Short problem. Reproduce everything from the first of the lines below down to the line containing "Abu Hamad, River", both included, word for word. Leave the pictures out of your answer.

Material.

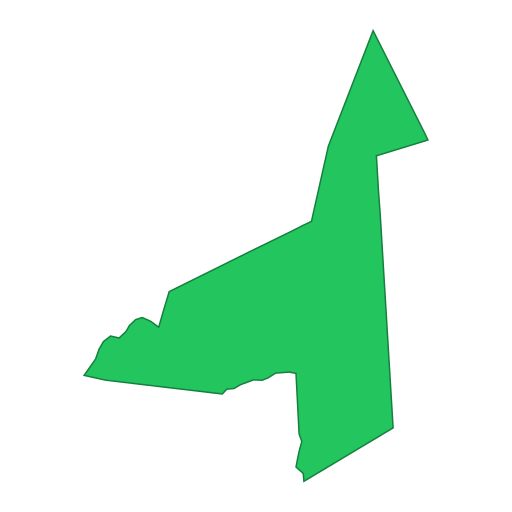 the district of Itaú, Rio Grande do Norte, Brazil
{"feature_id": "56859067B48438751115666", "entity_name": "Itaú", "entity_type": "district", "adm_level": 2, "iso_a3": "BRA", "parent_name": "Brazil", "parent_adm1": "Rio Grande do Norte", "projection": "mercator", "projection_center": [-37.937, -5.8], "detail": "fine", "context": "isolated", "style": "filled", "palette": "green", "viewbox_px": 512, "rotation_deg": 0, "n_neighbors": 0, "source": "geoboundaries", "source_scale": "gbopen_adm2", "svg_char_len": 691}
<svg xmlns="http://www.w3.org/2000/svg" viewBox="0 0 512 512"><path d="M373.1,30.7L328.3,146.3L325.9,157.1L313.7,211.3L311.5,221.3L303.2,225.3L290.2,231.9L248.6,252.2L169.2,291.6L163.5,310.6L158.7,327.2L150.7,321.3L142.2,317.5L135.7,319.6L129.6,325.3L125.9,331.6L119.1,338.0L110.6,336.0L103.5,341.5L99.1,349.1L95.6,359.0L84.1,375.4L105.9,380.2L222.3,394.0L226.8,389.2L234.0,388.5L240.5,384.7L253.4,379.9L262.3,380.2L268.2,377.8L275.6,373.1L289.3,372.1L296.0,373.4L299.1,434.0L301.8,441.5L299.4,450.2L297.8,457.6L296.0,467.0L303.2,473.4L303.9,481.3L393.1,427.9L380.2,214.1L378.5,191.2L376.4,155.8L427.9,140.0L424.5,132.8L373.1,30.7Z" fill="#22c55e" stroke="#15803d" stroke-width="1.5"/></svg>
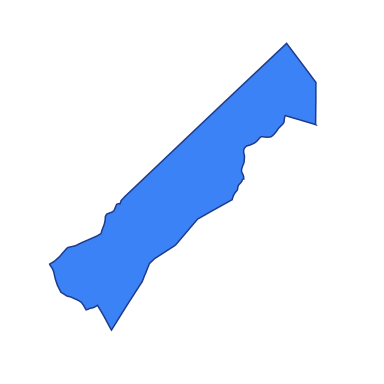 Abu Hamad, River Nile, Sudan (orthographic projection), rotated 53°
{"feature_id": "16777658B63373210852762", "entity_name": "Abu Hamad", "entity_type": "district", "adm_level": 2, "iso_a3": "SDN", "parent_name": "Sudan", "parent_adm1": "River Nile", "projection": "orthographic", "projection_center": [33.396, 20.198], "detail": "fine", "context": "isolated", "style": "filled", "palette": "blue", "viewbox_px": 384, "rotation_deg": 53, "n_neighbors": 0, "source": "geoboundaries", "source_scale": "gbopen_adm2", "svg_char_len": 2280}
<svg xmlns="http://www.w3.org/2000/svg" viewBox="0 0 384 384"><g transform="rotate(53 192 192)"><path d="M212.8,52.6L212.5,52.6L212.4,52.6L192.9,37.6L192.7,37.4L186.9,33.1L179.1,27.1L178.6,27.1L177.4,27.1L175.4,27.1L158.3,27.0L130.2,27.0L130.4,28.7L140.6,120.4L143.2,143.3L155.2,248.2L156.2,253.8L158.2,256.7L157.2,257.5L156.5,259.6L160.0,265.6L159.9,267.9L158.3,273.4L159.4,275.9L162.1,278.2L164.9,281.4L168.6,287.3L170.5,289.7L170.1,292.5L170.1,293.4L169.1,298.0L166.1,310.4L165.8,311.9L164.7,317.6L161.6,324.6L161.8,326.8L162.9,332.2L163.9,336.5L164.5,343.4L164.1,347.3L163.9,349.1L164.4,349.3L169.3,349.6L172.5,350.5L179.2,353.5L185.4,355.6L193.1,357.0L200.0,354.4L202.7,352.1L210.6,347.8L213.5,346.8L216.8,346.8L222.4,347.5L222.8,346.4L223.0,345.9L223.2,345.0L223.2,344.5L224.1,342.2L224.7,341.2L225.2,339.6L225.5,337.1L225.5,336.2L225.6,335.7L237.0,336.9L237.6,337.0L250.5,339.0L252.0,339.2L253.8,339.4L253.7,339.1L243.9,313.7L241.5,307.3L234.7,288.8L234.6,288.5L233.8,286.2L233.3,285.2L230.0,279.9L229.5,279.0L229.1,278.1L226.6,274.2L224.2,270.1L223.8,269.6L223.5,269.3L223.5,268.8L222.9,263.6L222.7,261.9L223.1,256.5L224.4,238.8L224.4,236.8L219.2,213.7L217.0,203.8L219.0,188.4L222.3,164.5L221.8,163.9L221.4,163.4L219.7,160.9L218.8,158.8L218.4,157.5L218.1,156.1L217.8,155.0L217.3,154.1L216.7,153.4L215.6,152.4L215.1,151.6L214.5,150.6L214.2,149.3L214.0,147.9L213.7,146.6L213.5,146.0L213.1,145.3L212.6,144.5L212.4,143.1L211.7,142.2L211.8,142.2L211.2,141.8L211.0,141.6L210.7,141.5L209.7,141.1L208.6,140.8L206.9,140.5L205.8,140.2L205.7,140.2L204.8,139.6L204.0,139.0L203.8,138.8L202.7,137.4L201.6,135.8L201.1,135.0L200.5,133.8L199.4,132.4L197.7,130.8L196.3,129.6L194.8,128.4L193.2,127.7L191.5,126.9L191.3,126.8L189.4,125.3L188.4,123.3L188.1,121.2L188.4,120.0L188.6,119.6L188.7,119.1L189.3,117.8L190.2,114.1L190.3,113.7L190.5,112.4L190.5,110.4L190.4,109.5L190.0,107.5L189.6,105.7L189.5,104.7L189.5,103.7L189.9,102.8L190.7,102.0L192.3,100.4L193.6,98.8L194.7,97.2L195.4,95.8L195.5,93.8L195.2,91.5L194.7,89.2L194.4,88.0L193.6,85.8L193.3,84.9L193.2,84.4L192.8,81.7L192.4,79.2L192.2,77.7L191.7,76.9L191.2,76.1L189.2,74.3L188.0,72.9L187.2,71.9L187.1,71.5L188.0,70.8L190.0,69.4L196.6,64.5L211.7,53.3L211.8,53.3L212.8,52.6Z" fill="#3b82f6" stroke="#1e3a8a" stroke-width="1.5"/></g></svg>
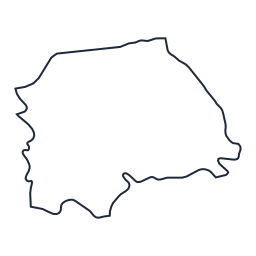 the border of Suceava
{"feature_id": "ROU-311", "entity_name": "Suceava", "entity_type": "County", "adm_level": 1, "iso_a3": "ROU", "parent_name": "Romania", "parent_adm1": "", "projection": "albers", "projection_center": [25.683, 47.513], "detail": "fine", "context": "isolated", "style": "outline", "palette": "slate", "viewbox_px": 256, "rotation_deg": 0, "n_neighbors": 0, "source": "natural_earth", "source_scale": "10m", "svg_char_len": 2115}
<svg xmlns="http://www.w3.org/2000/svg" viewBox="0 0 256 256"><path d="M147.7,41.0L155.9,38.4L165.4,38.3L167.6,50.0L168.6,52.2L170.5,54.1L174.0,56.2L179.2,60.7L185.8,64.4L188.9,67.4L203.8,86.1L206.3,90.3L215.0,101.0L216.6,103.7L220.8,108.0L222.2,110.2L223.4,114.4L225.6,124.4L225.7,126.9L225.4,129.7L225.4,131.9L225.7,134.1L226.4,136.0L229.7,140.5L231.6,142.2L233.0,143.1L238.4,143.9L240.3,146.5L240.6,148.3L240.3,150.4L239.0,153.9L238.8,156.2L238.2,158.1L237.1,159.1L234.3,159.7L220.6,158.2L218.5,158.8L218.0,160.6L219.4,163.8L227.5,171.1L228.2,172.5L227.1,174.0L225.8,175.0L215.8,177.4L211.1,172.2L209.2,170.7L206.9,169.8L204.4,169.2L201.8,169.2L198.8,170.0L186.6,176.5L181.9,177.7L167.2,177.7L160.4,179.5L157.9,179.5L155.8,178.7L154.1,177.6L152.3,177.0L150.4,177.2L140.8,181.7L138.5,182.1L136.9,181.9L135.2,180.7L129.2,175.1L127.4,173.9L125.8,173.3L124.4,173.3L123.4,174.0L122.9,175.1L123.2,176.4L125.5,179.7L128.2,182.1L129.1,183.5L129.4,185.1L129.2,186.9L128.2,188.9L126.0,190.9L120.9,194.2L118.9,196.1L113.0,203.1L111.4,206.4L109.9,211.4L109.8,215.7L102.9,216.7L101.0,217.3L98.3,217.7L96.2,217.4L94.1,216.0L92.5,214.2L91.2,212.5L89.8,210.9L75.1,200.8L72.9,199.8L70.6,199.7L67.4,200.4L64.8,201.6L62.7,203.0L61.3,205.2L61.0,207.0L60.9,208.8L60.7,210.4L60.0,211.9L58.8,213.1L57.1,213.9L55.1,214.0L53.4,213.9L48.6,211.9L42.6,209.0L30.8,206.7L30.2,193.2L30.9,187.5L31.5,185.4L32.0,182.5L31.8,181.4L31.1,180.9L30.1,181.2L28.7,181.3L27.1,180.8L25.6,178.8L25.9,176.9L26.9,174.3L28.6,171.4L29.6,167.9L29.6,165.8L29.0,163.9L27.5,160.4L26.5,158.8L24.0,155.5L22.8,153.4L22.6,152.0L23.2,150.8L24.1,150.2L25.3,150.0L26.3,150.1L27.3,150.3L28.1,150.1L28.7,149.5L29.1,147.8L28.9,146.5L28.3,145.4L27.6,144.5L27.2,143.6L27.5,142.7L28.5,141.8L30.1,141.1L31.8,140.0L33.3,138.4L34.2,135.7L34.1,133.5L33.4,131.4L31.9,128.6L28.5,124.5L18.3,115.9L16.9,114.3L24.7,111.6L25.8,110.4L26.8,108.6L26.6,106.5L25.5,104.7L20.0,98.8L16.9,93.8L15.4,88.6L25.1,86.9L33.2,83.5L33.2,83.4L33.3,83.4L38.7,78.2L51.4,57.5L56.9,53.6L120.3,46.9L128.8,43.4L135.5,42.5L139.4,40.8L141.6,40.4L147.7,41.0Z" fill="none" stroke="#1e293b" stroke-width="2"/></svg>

Task solution.
 the district of Itaú, Rio Grande do Norte, Brazil
{"feature_id": "56859067B48438751115666", "entity_name": "Itaú", "entity_type": "district", "adm_level": 2, "iso_a3": "BRA", "parent_name": "Brazil", "parent_adm1": "Rio Grande do Norte", "projection": "mercator", "projection_center": [-37.937, -5.8], "detail": "fine", "context": "isolated", "style": "filled", "palette": "green", "viewbox_px": 512, "rotation_deg": 0, "n_neighbors": 0, "source": "geoboundaries", "source_scale": "gbopen_adm2", "svg_char_len": 691}
<svg xmlns="http://www.w3.org/2000/svg" viewBox="0 0 512 512"><path d="M373.1,30.7L328.3,146.3L325.9,157.1L313.7,211.3L311.5,221.3L303.2,225.3L290.2,231.9L248.6,252.2L169.2,291.6L163.5,310.6L158.7,327.2L150.7,321.3L142.2,317.5L135.7,319.6L129.6,325.3L125.9,331.6L119.1,338.0L110.6,336.0L103.5,341.5L99.1,349.1L95.6,359.0L84.1,375.4L105.9,380.2L222.3,394.0L226.8,389.2L234.0,388.5L240.5,384.7L253.4,379.9L262.3,380.2L268.2,377.8L275.6,373.1L289.3,372.1L296.0,373.4L299.1,434.0L301.8,441.5L299.4,450.2L297.8,457.6L296.0,467.0L303.2,473.4L303.9,481.3L393.1,427.9L380.2,214.1L378.5,191.2L376.4,155.8L427.9,140.0L424.5,132.8L373.1,30.7Z" fill="#22c55e" stroke="#15803d" stroke-width="1.5"/></svg>
 Abu Hamad, River Nile, Sudan (orthographic projection), rotated 53°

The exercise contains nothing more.